* **STATED TASK A**: Reproduce the Humdrum **kern record below line for line, without changing a character.

* **EXCERPT PROVIDED**:
━━━

From 063dd00542664a803e329505ef8fc5f9150cf60c Mon Sep 17 00:00:00 2001
From: Charlie Marsh <charlie.r.marsh@gmail.com>
Date: Fri, 5 Jan 2024 22:23:19 -0500
Subject: [PATCH] Enable self-benchmarking for Puffin branches in bench.py
 (#804)

## Summary

This PR enables the use of the `bench.py` script to benchmark Puffin
itself. This is something I often do by via a process like:

- Checkout the `main` branch (or any other baseline branch)
- Run: `cargo build --release`
- Run: `mv ./target/release/puffin ./target/release/baseline`
- Checkout a development branch
- Run: `cargo build --release`
- (New) Run: `python bench.py --tool puffin --path
./target/release/puffin --tool puffin --path ./target/release/baseline
requirements.in`
---
 requirements.in           |   1 +
 scripts/bench/__main__.py | 139 +++++++++++++++++++++++++-------------
 2 files changed, 93 insertions(+), 47 deletions(-)
 create mode 100644 requirements.in

diff --git a/requirements.in b/requirements.in
new file mode 100644
index 000000000..7e66a17d4
--- /dev/null
+++ b/requirements.in
@@ -0,0 +1 @@
+black
diff --git a/scripts/bench/__main__.py b/scripts/bench/__main__.py
index 3dd48b82e..4296ae953 100644
--- a/scripts/bench/__main__.py
+++ b/scripts/bench/__main__.py
@@ -15,6 +15,14 @@ To set up the required environment, run:
 Example usage:
 
     python -m scripts.bench -t puffin -t pip-tools requirements.in
+
+Tools can be repeated and accompanied by a binary to benchmark multiple versions of the
+same tool, as in:
+
+    python -m scripts.bench \
+        -t puffin -p ./target/release/puffin \
+        -t puffin -p ./target/release/baseline \
+        requirements.in
 """

━━━

* **EXTRACTED ENTRIES**:

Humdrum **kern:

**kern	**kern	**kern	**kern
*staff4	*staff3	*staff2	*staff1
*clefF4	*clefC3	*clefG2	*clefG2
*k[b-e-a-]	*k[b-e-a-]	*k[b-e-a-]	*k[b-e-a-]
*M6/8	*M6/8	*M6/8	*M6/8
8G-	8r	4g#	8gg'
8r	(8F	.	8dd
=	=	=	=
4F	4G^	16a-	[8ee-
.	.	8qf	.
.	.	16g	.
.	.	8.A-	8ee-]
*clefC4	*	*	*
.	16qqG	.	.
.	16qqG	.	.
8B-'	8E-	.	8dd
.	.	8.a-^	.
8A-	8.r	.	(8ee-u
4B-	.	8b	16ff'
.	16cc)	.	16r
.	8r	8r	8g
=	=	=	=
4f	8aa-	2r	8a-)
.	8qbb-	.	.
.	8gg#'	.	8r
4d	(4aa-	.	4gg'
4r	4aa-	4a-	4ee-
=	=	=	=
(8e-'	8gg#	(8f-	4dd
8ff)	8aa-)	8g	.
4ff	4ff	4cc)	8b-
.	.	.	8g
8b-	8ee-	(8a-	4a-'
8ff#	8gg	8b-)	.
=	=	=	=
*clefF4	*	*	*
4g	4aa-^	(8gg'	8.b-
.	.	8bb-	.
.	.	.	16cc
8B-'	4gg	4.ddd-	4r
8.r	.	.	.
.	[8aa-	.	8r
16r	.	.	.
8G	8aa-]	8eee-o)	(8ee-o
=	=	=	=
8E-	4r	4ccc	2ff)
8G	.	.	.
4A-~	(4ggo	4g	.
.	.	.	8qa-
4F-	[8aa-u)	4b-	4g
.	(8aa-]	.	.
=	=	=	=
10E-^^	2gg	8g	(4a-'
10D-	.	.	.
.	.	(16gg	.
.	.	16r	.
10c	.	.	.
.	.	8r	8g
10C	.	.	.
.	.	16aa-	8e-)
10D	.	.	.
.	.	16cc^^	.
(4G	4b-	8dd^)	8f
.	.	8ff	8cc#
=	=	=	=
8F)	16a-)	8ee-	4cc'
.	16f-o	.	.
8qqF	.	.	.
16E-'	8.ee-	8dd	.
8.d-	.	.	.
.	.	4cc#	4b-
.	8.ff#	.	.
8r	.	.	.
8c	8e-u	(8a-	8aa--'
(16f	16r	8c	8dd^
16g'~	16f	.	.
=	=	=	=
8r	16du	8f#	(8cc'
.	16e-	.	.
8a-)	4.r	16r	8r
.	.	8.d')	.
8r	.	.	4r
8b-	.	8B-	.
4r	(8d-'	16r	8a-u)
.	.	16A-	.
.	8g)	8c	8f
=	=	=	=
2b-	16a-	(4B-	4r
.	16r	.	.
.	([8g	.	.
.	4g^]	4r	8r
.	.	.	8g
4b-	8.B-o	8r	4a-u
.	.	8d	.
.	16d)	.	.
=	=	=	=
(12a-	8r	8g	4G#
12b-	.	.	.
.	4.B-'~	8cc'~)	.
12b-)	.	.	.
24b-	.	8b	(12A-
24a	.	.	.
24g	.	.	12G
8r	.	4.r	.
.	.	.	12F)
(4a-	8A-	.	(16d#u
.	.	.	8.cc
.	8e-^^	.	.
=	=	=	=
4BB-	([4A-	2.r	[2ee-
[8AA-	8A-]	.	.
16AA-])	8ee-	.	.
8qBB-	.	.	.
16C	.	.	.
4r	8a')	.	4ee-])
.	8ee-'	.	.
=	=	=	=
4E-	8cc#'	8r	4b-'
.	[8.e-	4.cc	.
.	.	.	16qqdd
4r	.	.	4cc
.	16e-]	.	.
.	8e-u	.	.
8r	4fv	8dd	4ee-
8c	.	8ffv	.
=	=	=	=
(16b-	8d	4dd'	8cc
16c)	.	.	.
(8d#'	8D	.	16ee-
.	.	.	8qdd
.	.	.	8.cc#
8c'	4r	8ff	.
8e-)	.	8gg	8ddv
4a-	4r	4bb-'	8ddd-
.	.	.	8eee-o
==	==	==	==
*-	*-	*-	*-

━━━

* **STATED TASK B**: Write out the section of the Puffin benchmarking patch above that begins with "- Checkout the" and ends with "insertions(+), 47 deletions(-)".

* **REPLY A**:
Humdrum **kern:

**kern	**kern	**kern	**kern
*staff4	*staff3	*staff2	*staff1
*clefF4	*clefC3	*clefG2	*clefG2
*k[b-e-a-]	*k[b-e-a-]	*k[b-e-a-]	*k[b-e-a-]
*M6/8	*M6/8	*M6/8	*M6/8
8G-	8r	4g#	8gg'
8r	(8F	.	8dd
=	=	=	=
4F	4G^	16a-	[8ee-
.	.	8qf	.
.	.	16g	.
.	.	8.A-	8ee-]
*clefC4	*	*	*
.	16qqG	.	.
.	16qqG	.	.
8B-'	8E-	.	8dd
.	.	8.a-^	.
8A-	8.r	.	(8ee-u
4B-	.	8b	16ff'
.	16cc)	.	16r
.	8r	8r	8g
=	=	=	=
4f	8aa-	2r	8a-)
.	8qbb-	.	.
.	8gg#'	.	8r
4d	(4aa-	.	4gg'
4r	4aa-	4a-	4ee-
=	=	=	=
(8e-'	8gg#	(8f-	4dd
8ff)	8aa-)	8g	.
4ff	4ff	4cc)	8b-
.	.	.	8g
8b-	8ee-	(8a-	4a-'
8ff#	8gg	8b-)	.
=	=	=	=
*clefF4	*	*	*
4g	4aa-^	(8gg'	8.b-
.	.	8bb-	.
.	.	.	16cc
8B-'	4gg	4.ddd-	4r
8.r	.	.	.
.	[8aa-	.	8r
16r	.	.	.
8G	8aa-]	8eee-o)	(8ee-o
=	=	=	=
8E-	4r	4ccc	2ff)
8G	.	.	.
4A-~	(4ggo	4g	.
.	.	.	8qa-
4F-	[8aa-u)	4b-	4g
.	(8aa-]	.	.
=	=	=	=
10E-^^	2gg	8g	(4a-'
10D-	.	.	.
.	.	(16gg	.
.	.	16r	.
10c	.	.	.
.	.	8r	8g
10C	.	.	.
.	.	16aa-	8e-)
10D	.	.	.
.	.	16cc^^	.
(4G	4b-	8dd^)	8f
.	.	8ff	8cc#
=	=	=	=
8F)	16a-)	8ee-	4cc'
.	16f-o	.	.
8qqF	.	.	.
16E-'	8.ee-	8dd	.
8.d-	.	.	.
.	.	4cc#	4b-
.	8.ff#	.	.
8r	.	.	.
8c	8e-u	(8a-	8aa--'
(16f	16r	8c	8dd^
16g'~	16f	.	.
=	=	=	=
8r	16du	8f#	(8cc'
.	16e-	.	.
8a-)	4.r	16r	8r
.	.	8.d')	.
8r	.	.	4r
8b-	.	8B-	.
4r	(8d-'	16r	8a-u)
.	.	16A-	.
.	8g)	8c	8f
=	=	=	=
2b-	16a-	(4B-	4r
.	16r	.	.
.	([8g	.	.
.	4g^]	4r	8r
.	.	.	8g
4b-	8.B-o	8r	4a-u
.	.	8d	.
.	16d)	.	.
=	=	=	=
(12a-	8r	8g	4G#
12b-	.	.	.
.	4.B-'~	8cc'~)	.
12b-)	.	.	.
24b-	.	8b	(12A-
24a	.	.	.
24g	.	.	12G
8r	.	4.r	.
.	.	.	12F)
(4a-	8A-	.	(16d#u
.	.	.	8.cc
.	8e-^^	.	.
=	=	=	=
4BB-	([4A-	2.r	[2ee-
[8AA-	8A-]	.	.
16AA-])	8ee-	.	.
8qBB-	.	.	.
16C	.	.	.
4r	8a')	.	4ee-])
.	8ee-'	.	.
=	=	=	=
4E-	8cc#'	8r	4b-'
.	[8.e-	4.cc	.
.	.	.	16qqdd
4r	.	.	4cc
.	16e-]	.	.
.	8e-u	.	.
8r	4fv	8dd	4ee-
8c	.	8ffv	.
=	=	=	=
(16b-	8d	4dd'	8cc
16c)	.	.	.
(8d#'	8D	.	16ee-
.	.	.	8qdd
.	.	.	8.cc#
8c'	4r	8ff	.
8e-)	.	8gg	8ddv
4a-	4r	4bb-'	8ddd-
.	.	.	8eee-o
==	==	==	==
*-	*-	*-	*-

* **REPLY B**:
- Checkout the `main` branch (or any other baseline branch)
- Run: `cargo build --release`
- Run: `mv ./target/release/puffin ./target/release/baseline`
- Checkout a development branch
- Run: `cargo build --release`
- (New) Run: `python bench.py --tool puffin --path
./target/release/puffin --tool puffin --path ./target/release/baseline
requirements.in`
---
 requirements.in           |   1 +
 scripts/bench/__main__.py | 139 +++++++++++++++++++++++++-------------
 2 files changed, 93 insertions(+), 47 deletions(-)